Thursday, June 01, 2006

How would Freud treat a cybermind (updated)?

On Freud's 150th anniversary, I want to ask Freud a few questions while his legacy is being dismantled.

Cognitive therapy is now the orthodox talking cure and social media seems to be supporting this. But with cognitive science comes a new battle for the meaning of the human mind. And the human mind is being shaped by technology.

Ok this will get a bit philosophical but stick with me.

The analysts - whether Freudian, Jungian, Kleinian, or Lacanian - do not tell you what it is that you've got, nor does he or she explain how you will get over it. Instead, you embark on a personal exploration during which you find that you don't only suffer from the symptoms you thought you did, but also a range of other conflicts underlying them.

The process is classically driven by two mechanisms and these are essentially all there is to the technique (though not, of course, the theory) pioneered by Freud. These are 1. data extraction (receiving structured information in a cognitive form) and 2. contexuality (what does this information have to do with me or how can I use it effectively).

The form that the information is now delivered and received is being shaped by technology - mainly, the Internet.

Delivery models are being drastically modifies and the ontology of the cybermind is changing. Basically, because I receive information in new ways, I classify and retrieve them differently.

Enormous changes occur within every social order which always returns the unexpected; this is the only law.

I used to receive many phone calls and very many happy knocks at the door. Surrounded with the smiling faces, I would receive the voices and visitors with joy in my heart (and beer in the fridge). Now, the voices and visitors come over the wires and I am reduced to the sound of myself typing or scrolling to the texts that fall upon themselves on my screen.

In order to speak or hear or see you, I move my fingers. My fingers now talk.

My kids now chat with me. They sign me on and sign me off; I am in a folder called ‘family’ under the sub_folder called ‘Dad’ which in the end is represented electronically by a stain on their hard drive. Recorded – dad lives on to be heard or seen whenever they want.

What would Freud think of the new cybermind? Does the cybermind mean that a cybersociety exists independently of human action?

Is there both an ideal and a real manifestation of cyberspace. The former is the mapping of transmissions across nodes - i.e. ideal movement of data-streams and the latter is the hardware and actual movement across it.

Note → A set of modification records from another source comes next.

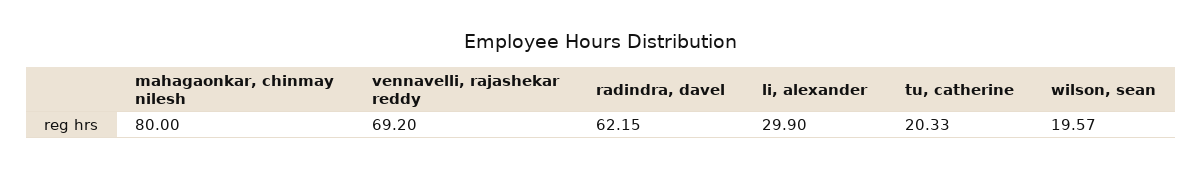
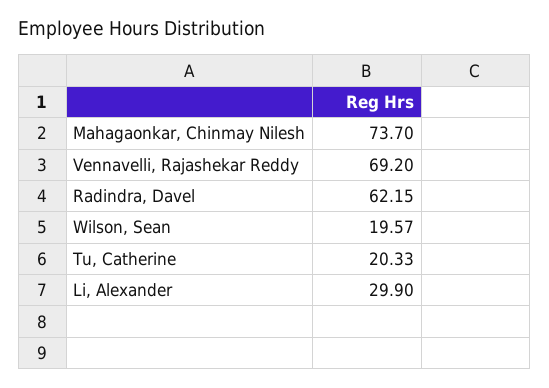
  {
-   "mahagaonkar, chinmay nilesh": 80,
+   "mahagaonkar, chinmay nilesh": 73.7,
    "vennavelli, rajashekar reddy": 69.2,
    "radindra, davel": 62.15,
    "li, alexander": 29.9,
    "tu, catherine": 20.33,
    "wilson, sean": 19.57
  }

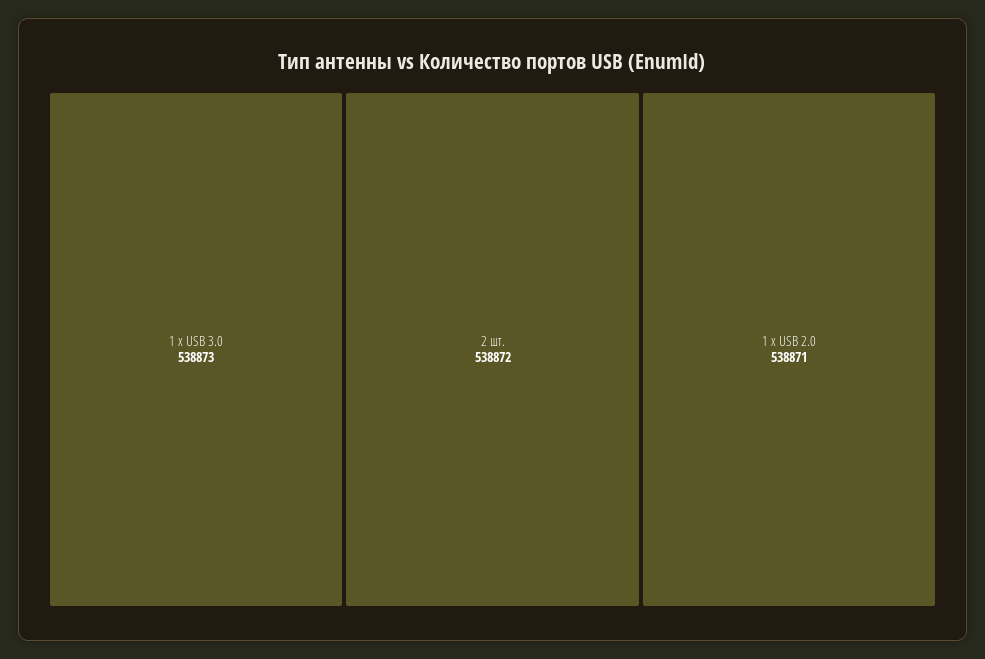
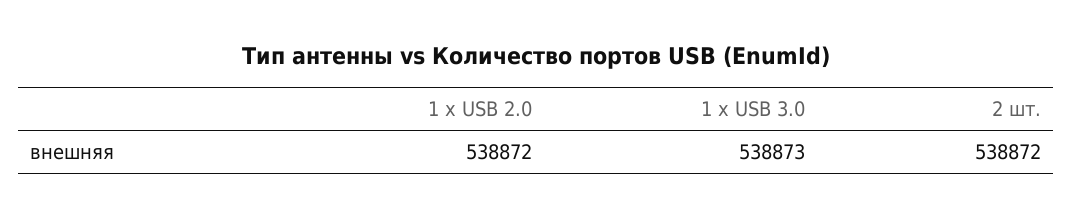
  {
    "1 x USB 3.0": 538873,
    "2 шт.": 538872,
-   "1 x USB 2.0": 538871
+   "1 x USB 2.0": 538872
  }

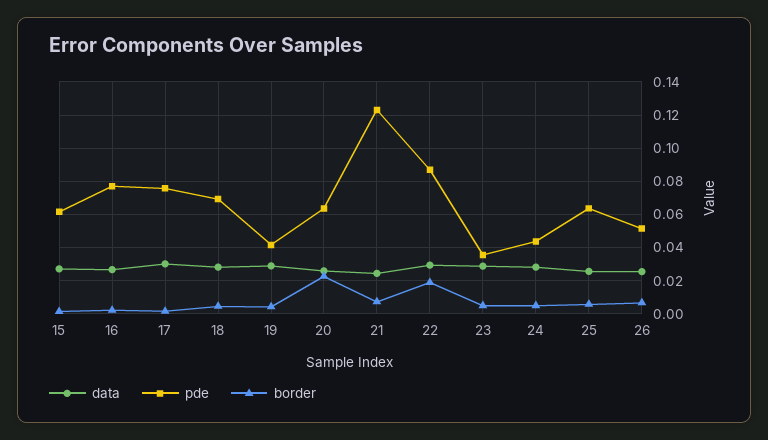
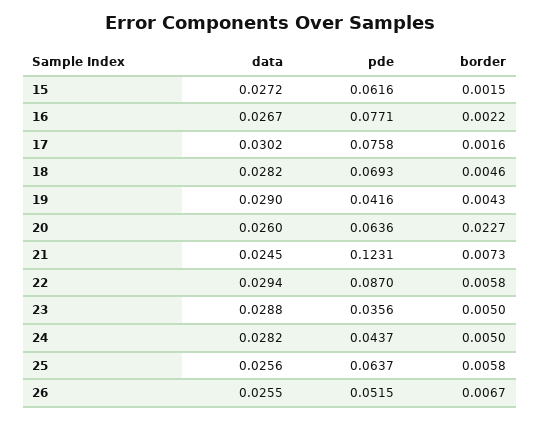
  {
    "data": {
      "15": 0.0272,
      "16": 0.0267,
      "17": 0.0302,
      "18": 0.0282,
      "19": 0.029,
      "20": 0.026,
      "21": 0.0245,
      "22": 0.0294,
      "23": 0.0288,
      "24": 0.0282,
      "25": 0.0256,
      "26": 0.0255
    },
    "pde": {
      "15": 0.0616,
      "16": 0.0771,
      "17": 0.0758,
      "18": 0.0693,
      "19": 0.0416,
      "20": 0.0636,
      "21": 0.1231,
      "22": 0.087,
      "23": 0.0356,
      "24": 0.0437,
      "25": 0.0637,
      "26": 0.0515
    },
    "border": {
      "15": 0.0015,
      "16": 0.0022,
      "17": 0.0016,
      "18": 0.0046,
      "19": 0.0043,
      "20": 0.0227,
      "21": 0.0073,
-     "22": 0.02,
+     "22": 0.0058,
      "23": 0.005,
      "24": 0.005,
      "25": 0.0058,
      "26": 0.0067
    }
  }

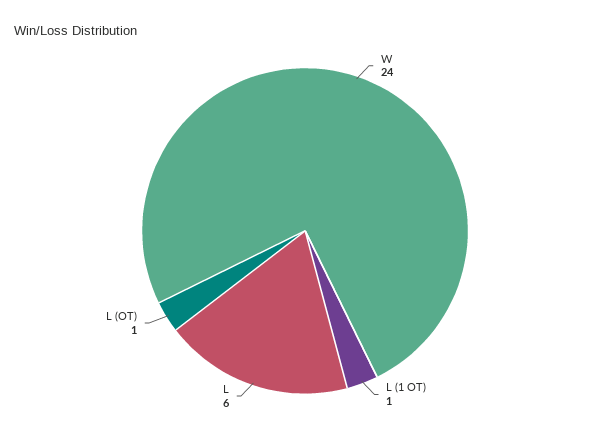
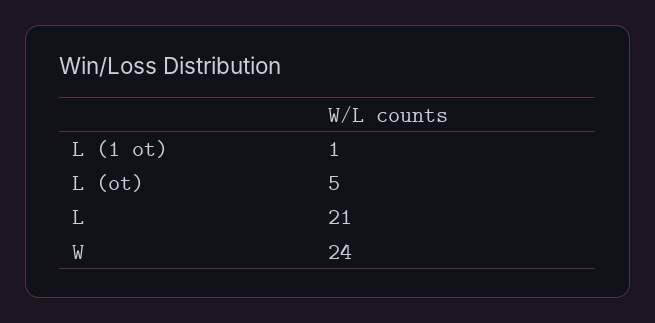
  {
    "W": 24,
    "L (1 OT)": 1,
-   "L": 6,
+   "L": 21,
-   "L (OT)": 1
+   "L (OT)": 5
  }

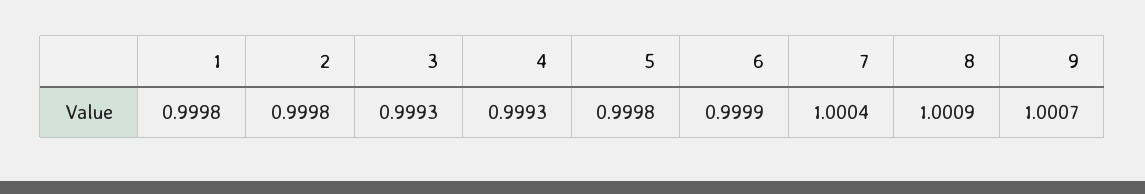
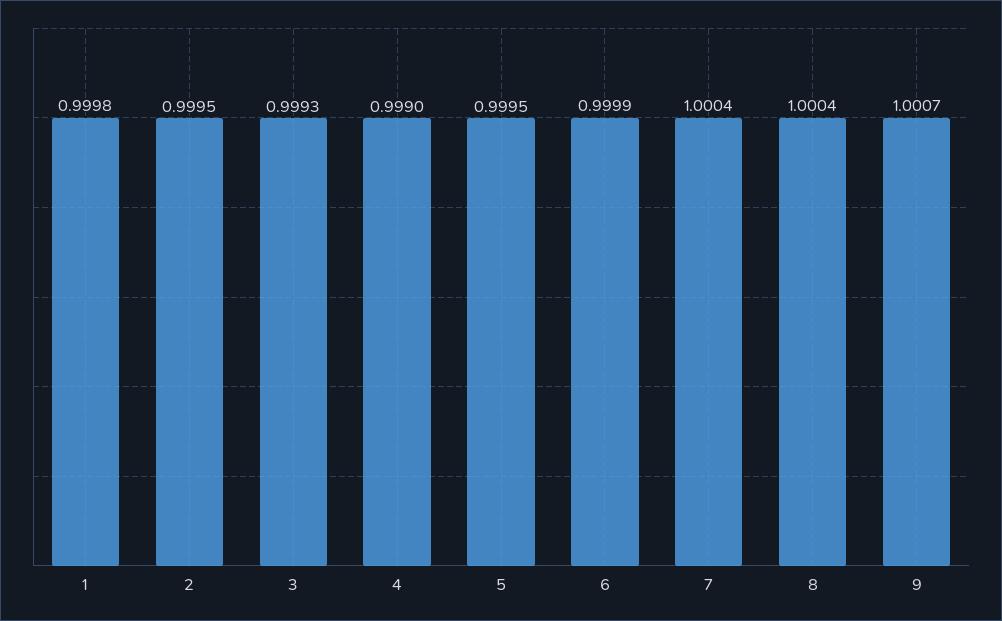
  {
    "1": 0.9998,
-   "2": 0.9998,
+   "2": 0.9995,
    "3": 0.9993,
-   "4": 0.9993,
+   "4": 0.999,
-   "5": 0.9998,
+   "5": 0.9995,
    "6": 0.9999,
    "7": 1.0004,
-   "8": 1.0009,
+   "8": 1.0004,
    "9": 1.0007
  }

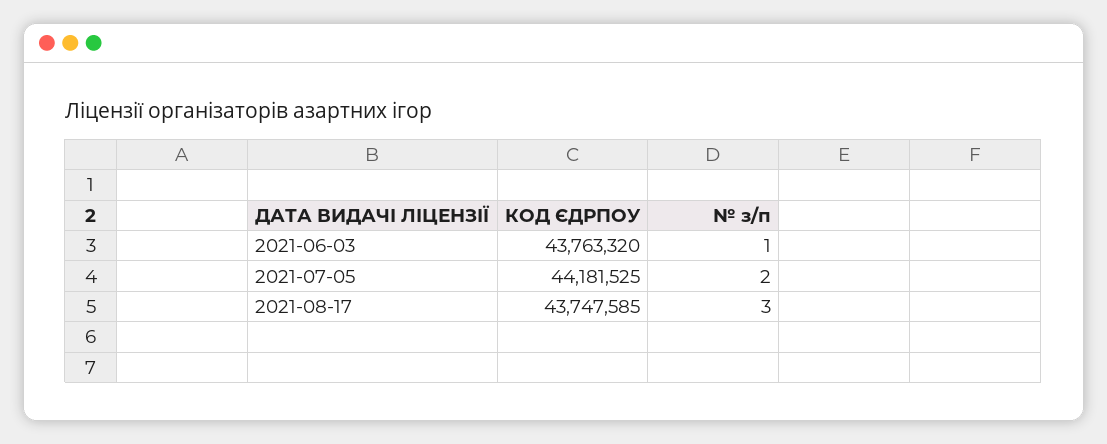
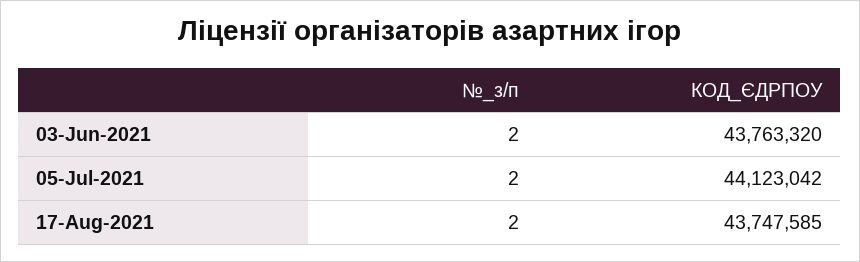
  {
    "КОД ЄДРПОУ": {
      "2021-06-03": 43763320,
-     "2021-07-05": 44181525,
+     "2021-07-05": 44123042,
      "2021-08-17": 43747585
    },
    "№ з/п": {
-     "2021-06-03": 1,
+     "2021-06-03": 2,
      "2021-07-05": 2,
-     "2021-08-17": 3
+     "2021-08-17": 2
    }
  }

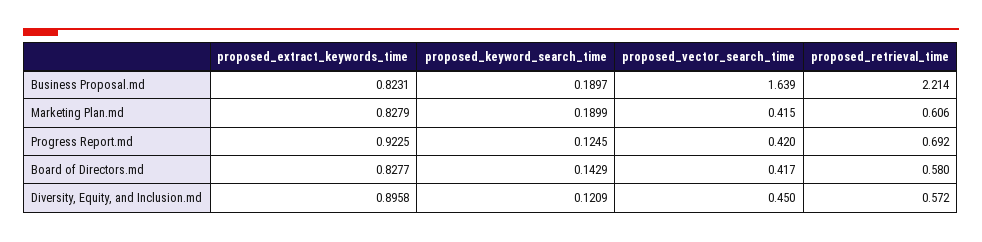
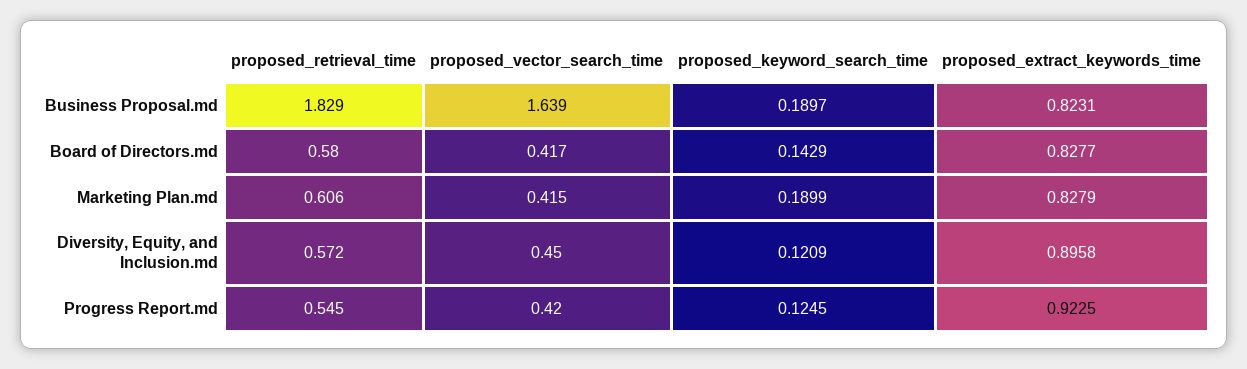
  {
    "proposed_extract_keywords_time": {
      "Business Proposal.md": 0.8231,
      "Marketing Plan.md": 0.8279,
      "Progress Report.md": 0.9225,
      "Board of Directors.md": 0.8277,
      "Diversity, Equity, and Inclusion.md": 0.8958
    },
    "proposed_keyword_search_time": {
      "Business Proposal.md": 0.1897,
      "Marketing Plan.md": 0.1899,
      "Progress Report.md": 0.1245,
      "Board of Directors.md": 0.1429,
      "Diversity, Equity, and Inclusion.md": 0.1209
    },
    "proposed_vector_search_time": {
      "Business Proposal.md": 1.639,
      "Marketing Plan.md": 0.415,
      "Progress Report.md": 0.42,
      "Board of Directors.md": 0.417,
      "Diversity, Equity, and Inclusion.md": 0.45
    },
    "proposed_retrieval_time": {
-     "Business Proposal.md": 2.214,
+     "Business Proposal.md": 1.829,
      "Marketing Plan.md": 0.606,
-     "Progress Report.md": 0.692,
+     "Progress Report.md": 0.545,
      "Board of Directors.md": 0.58,
      "Diversity, Equity, and Inclusion.md": 0.572
    }
  }

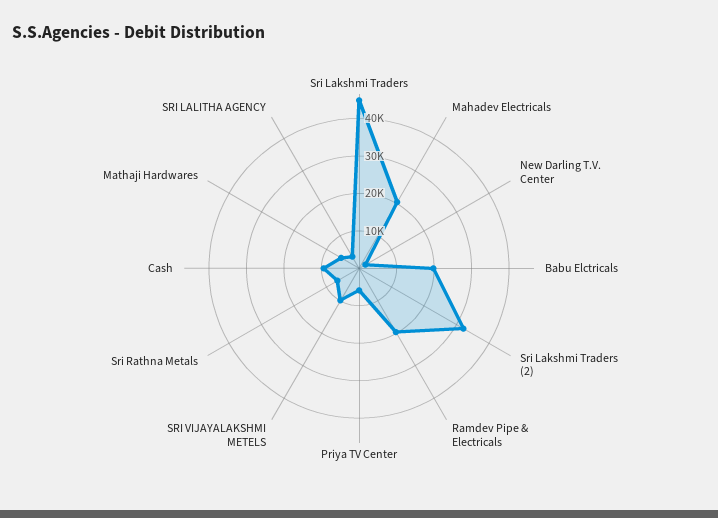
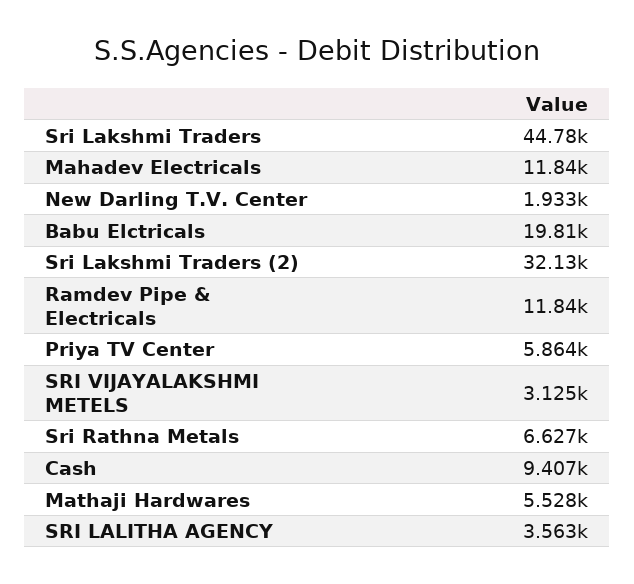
  {
    "Sri Lakshmi Traders": 44780,
-   "Mahadev Electricals": 20000,
+   "Mahadev Electricals": 11840,
    "New Darling T.V. Center": 1933,
    "Babu Elctricals": 19810,
    "Sri Lakshmi Traders (2)": 32130,
-   "Ramdev Pipe & Electricals": 20000,
+   "Ramdev Pipe & Electricals": 11840,
    "Priya TV Center": 5864,
-   "SRI VIJAYALAKSHMI METELS": 10000,
+   "SRI VIJAYALAKSHMI METELS": 3125,
    "Sri Rathna Metals": 6627,
    "Cash": 9407,
    "Mathaji Hardwares": 5528,
    "SRI LALITHA AGENCY": 3563
  }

If cyberspace can be considered a form of liquid transcript with its contents in bytes, then one might speak of cybersocieties in the plural - referring to any telecommunications network and its transmissions/receptions. I can be here and there at the same time.

This cybermind does not need to postulate an identity-holding ego amid a network of neural processing; this sits well with the Buddhist principle that the self is constituted out of a series of illusions which may be extinguished on the road to enlightenment.

I can be here and there at the same moment and then disappear when I want. Which begs to ask, 'What happens when we die? Do we continue to grow and self-develop in cybersociety?'

Freud's favorite novel was The Brothers Karamazov. Dostoevsky's vision of the inherently perverse, self-destructive drives of human nature made sense to Freud. He got much of it scientifically wrong, and he famously misinterpreted some of his own patients.

But the ambition was to articulate the conflicts to which the human mind is subject and from which it may never escape. Cybersociety creates conflicts with the 'disconnected' world.

Little may remain of his classifications or his model of the unconscious, but there are those both inside and outside the psychiatric profession who understand that change may contain meaning and that the relationship between people was the engine of human change. Is technology the mew engine? Can we control it?

Freud remains one of the pioneering influences; trying to understanding our new social constructs and how the world is developed is not child’s play. We all need to take this serious and play a role. We all have a role.

Are you defining your role or is technology defining it for you?